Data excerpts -
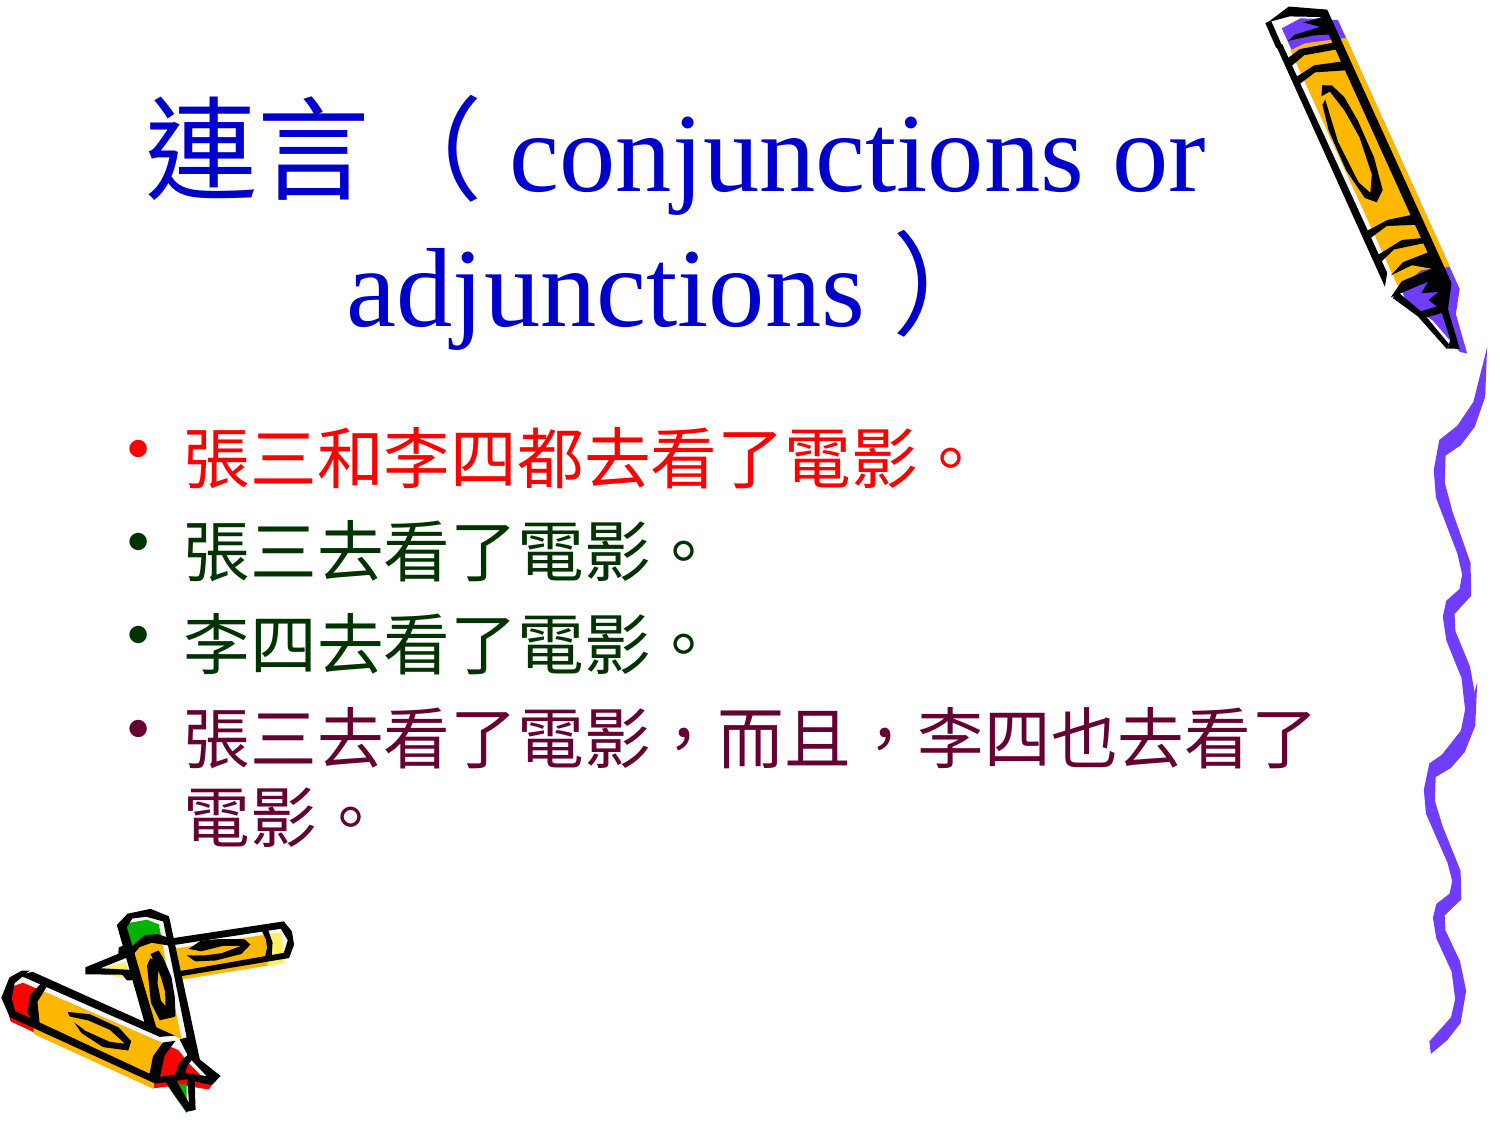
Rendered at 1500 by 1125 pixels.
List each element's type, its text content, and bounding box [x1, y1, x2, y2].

title 連言（conjunctions or adjunctions） [112, 93, 1240, 357]
list 張三和李四都去看了電影。 張三去看了電影。 李四去看了電影。 張三去看了電影，而且，李四也去看了電影。 [112, 408, 1375, 900]
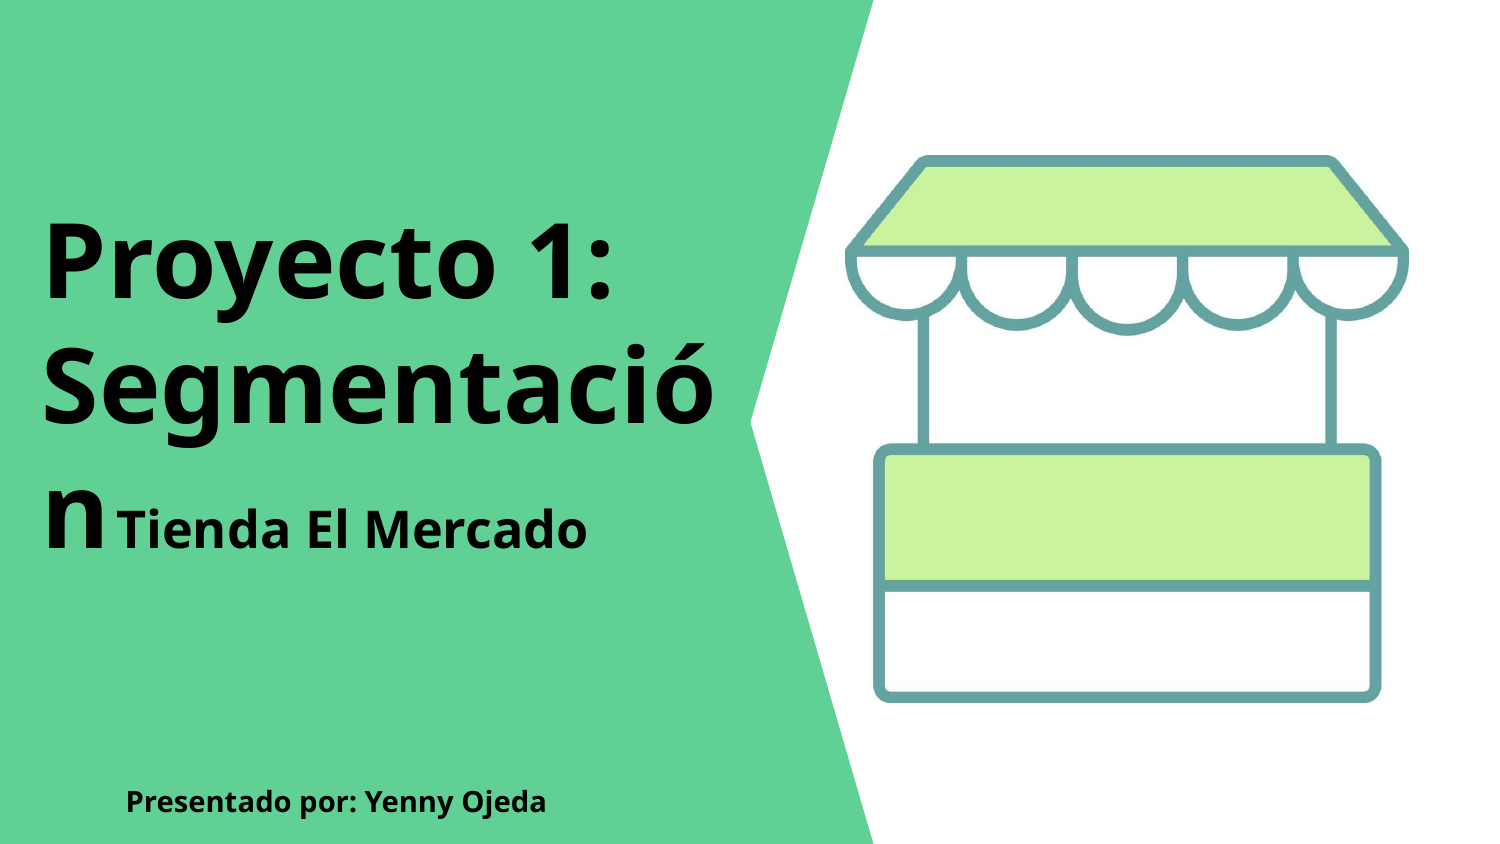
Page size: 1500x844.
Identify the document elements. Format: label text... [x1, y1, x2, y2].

title Proyecto 1: Segmentación [26, 179, 751, 583]
subtitle Tienda El Mercado [101, 472, 735, 533]
picture [845, 155, 1409, 703]
text_box Presentado por: Yenny Ojeda [110, 768, 708, 834]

Problem to solve -
Before printing the records again, strip out the pictures; change nothing else.

Response box -
Rendered at 1500 by 1125 pixels.
List each element's type, its text content, and bounding box [x1, y1, x2, y2].

title 連言（conjunctions or adjunctions） [112, 93, 1240, 357]
list 張三和李四都去看了電影。 張三去看了電影。 李四去看了電影。 張三去看了電影，而且，李四也去看了電影。 [112, 408, 1375, 900]
Page size: 1500x844.
Identify the document elements. Format: label text... [x1, y1, x2, y2].

title Proyecto 1: Segmentación [26, 179, 751, 583]
subtitle Tienda El Mercado [101, 472, 735, 533]
picture [845, 155, 1409, 703]
text_box Presentado por: Yenny Ojeda [110, 768, 708, 834]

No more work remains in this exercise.